Social Media and Digital Evidence in Divorce and Family Law

March 29, 2017
Louis Sternberg

digital evidence

If you belong to any social networking sites including Facebook, Google+, LinkedIn, Instagram, Twitter, etc., it is our STRONG recommendation that you disable all such accounts while any divorce or family law case is pending.

We warn you to use extreme caution if you choose not to disable all such accounts.  Understand that anything you write or post will likely be reviewed by the opposing party and ultimately submitted into evidence at a trial. It is now standard practice for attorneys to run digital searches and investigations to obtain information about a litigant’s personal life without that litigant’s knowledge or permission. Increasingly, attorneys have sought and been granted court orders requiring that parties provide all account passwords and information as part of the discovery phase of a court case.

If you have such an account, you should immediately verify that all your settings are on PRIVATE (or the highest setting possible) and nothing is public. Even with the highest privacy settings, you should only write or post items that cannot be used to hurt you.

Our best advice to client is to disable all social media and networking accounts until your case has been completed.

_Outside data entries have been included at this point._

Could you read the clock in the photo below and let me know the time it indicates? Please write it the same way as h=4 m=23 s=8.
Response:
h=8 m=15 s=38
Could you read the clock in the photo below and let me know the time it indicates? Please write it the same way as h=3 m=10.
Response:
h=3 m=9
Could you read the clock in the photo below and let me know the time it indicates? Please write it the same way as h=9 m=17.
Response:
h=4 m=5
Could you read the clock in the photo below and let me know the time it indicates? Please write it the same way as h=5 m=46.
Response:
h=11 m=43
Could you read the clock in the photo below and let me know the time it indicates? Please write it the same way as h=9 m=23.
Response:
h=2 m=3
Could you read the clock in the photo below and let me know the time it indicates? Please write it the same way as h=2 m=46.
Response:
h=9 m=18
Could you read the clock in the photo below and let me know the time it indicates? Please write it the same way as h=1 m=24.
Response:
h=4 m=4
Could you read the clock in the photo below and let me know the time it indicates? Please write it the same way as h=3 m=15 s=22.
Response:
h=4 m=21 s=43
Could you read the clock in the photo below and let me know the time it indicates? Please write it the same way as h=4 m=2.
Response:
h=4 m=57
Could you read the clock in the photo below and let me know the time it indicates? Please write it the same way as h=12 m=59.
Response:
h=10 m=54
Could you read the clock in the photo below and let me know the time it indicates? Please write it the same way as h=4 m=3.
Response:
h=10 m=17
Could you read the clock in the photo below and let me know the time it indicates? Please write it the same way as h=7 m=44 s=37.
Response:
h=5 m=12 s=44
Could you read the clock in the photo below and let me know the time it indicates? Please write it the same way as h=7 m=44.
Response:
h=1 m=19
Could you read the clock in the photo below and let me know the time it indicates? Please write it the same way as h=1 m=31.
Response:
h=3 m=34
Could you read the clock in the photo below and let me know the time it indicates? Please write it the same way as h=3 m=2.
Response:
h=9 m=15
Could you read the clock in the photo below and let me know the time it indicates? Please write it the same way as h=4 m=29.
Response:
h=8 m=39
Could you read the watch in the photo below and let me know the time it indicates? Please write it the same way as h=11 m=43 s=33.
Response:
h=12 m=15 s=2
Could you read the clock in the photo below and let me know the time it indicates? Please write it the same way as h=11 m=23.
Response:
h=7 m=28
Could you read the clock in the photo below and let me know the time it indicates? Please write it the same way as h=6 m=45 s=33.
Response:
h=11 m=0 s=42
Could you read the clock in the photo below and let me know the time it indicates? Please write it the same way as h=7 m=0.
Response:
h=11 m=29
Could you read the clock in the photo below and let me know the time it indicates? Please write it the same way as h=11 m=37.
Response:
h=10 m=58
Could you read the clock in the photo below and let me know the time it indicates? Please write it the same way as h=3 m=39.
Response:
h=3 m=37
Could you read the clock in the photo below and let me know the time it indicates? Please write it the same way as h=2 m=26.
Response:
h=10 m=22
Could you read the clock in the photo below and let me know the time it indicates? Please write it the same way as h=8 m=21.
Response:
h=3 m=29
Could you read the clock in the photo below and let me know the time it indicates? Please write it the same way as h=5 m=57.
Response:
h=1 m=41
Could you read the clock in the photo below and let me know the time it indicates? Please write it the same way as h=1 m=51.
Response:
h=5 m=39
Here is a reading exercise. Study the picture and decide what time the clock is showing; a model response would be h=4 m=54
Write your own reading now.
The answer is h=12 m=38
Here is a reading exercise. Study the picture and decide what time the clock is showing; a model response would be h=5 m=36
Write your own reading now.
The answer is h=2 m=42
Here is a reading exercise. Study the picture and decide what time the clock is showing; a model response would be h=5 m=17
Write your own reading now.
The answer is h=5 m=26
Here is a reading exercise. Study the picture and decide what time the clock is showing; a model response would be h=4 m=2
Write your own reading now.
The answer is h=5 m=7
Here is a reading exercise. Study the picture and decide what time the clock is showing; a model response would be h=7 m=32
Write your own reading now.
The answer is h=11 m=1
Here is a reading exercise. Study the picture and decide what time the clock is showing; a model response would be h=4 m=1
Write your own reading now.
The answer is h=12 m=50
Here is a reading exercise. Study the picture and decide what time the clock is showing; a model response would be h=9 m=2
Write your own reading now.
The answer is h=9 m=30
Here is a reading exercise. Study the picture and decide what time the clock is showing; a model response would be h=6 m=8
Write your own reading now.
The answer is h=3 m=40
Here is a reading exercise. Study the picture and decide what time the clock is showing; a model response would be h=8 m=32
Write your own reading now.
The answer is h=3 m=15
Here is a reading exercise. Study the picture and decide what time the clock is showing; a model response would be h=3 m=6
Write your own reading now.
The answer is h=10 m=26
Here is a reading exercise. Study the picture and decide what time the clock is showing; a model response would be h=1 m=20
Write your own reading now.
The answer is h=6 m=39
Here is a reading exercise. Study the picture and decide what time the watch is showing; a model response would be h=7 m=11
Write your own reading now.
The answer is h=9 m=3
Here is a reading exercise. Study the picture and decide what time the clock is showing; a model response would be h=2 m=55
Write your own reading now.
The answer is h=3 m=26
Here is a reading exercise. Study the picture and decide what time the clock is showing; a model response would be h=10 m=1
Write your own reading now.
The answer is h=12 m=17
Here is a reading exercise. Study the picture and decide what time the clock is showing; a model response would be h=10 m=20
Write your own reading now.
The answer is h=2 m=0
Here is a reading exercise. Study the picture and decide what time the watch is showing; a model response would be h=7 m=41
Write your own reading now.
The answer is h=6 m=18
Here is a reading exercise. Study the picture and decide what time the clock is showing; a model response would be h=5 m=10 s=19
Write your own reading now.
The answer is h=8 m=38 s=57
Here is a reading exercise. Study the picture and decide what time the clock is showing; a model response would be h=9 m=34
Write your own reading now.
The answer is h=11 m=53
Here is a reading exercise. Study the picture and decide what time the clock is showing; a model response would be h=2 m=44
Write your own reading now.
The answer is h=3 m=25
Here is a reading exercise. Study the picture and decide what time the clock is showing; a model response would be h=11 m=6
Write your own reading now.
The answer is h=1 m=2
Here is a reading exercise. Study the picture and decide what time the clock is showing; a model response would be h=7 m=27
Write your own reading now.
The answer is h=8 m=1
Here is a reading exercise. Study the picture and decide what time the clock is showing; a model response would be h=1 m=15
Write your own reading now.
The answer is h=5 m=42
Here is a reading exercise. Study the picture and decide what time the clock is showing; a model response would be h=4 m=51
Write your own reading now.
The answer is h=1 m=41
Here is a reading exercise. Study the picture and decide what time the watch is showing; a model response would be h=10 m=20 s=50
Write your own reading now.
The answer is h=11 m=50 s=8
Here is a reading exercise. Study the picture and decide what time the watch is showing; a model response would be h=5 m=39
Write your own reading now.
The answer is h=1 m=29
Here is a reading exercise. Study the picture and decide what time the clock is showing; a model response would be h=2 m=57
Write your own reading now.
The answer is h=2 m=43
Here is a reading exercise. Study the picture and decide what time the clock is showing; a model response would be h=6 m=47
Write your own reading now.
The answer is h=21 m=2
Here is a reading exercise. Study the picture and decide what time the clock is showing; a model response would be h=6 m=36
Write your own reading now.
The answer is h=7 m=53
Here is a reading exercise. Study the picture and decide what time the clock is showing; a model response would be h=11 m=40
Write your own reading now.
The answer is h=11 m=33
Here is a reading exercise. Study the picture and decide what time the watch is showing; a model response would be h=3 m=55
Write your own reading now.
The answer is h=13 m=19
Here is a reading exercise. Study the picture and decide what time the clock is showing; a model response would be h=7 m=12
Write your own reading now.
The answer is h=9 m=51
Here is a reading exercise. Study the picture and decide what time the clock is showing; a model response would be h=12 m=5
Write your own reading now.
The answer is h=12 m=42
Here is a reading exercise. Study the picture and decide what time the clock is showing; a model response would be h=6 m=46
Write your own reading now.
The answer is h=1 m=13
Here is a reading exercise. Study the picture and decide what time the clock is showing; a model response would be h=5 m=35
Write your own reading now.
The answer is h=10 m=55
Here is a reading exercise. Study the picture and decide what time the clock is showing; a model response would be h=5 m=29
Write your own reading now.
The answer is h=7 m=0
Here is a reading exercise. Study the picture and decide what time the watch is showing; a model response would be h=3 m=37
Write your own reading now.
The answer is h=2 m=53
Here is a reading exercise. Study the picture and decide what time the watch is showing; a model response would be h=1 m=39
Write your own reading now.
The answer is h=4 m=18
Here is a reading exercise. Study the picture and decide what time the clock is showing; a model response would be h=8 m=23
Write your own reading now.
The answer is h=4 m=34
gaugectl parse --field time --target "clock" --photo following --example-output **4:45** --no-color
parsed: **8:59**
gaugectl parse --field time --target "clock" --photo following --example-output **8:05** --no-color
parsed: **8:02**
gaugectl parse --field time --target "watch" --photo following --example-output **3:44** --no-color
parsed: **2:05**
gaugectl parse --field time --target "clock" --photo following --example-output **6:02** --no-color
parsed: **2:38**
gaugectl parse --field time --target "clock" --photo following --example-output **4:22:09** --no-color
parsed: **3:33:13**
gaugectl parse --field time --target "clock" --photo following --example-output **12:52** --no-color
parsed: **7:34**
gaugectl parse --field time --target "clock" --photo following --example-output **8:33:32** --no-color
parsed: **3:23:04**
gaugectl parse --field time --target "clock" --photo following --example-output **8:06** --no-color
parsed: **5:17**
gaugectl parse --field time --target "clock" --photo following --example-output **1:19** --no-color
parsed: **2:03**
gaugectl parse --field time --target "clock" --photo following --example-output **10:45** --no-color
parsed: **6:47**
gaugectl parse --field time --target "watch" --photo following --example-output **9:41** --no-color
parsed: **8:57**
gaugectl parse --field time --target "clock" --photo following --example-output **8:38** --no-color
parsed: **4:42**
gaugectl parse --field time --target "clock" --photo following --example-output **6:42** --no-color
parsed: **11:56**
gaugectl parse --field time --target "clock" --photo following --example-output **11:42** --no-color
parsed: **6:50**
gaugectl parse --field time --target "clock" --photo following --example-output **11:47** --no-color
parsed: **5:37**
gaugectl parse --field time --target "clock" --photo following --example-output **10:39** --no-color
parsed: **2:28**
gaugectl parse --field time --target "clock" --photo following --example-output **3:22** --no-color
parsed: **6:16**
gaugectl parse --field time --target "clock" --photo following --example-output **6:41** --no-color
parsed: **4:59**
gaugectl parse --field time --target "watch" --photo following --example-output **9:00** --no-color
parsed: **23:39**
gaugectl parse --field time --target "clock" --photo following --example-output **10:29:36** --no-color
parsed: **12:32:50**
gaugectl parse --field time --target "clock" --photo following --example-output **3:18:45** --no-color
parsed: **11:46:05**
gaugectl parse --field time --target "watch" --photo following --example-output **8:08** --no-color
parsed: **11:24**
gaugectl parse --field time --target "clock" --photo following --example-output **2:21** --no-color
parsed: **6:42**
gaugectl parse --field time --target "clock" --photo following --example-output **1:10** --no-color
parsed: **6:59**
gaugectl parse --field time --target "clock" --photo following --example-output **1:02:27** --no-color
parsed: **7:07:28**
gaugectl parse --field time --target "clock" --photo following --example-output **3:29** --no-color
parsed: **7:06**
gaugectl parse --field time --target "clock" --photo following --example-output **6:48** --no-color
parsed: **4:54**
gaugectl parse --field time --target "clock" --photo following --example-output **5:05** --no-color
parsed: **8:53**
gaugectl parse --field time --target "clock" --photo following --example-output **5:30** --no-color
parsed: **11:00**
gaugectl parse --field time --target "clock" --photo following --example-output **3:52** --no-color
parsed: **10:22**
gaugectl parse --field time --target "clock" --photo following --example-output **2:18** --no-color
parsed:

We make the following suggestions regarding social media accounts (if you decide to keep such accounts active) and regarding other digital communications:

  • Do not allow anyone to become a “friend” or similarly trusted contact unless you are entirely certain that you know and trust the alleged friend.
  • Do not post any photographs or videos of yourself.
  • Do not “check in” to any location.
  • Disable “tagging” on your account such that no other user can “tag” you in his or her posts.
  • Do not disclose any personal information regardless of whether you believe it to be pertinent to your case.
  • Do not send emails or text messages regarding your case or the underlying facts to anyone other than your attorney. Such correspondence may be available to the opposing party during discovery.
  • Do not participate in any blogs, chatrooms or online message boards.

Be aware that the opposing party may ask the court to order the release of all information contained within your home computers and laptop computers, cell phones and tablets regarding the issues addressed herein. Such data can be fatal to a case.

Asking you to limit your social networking is a great inconvenience but it is necessary to protect your rights.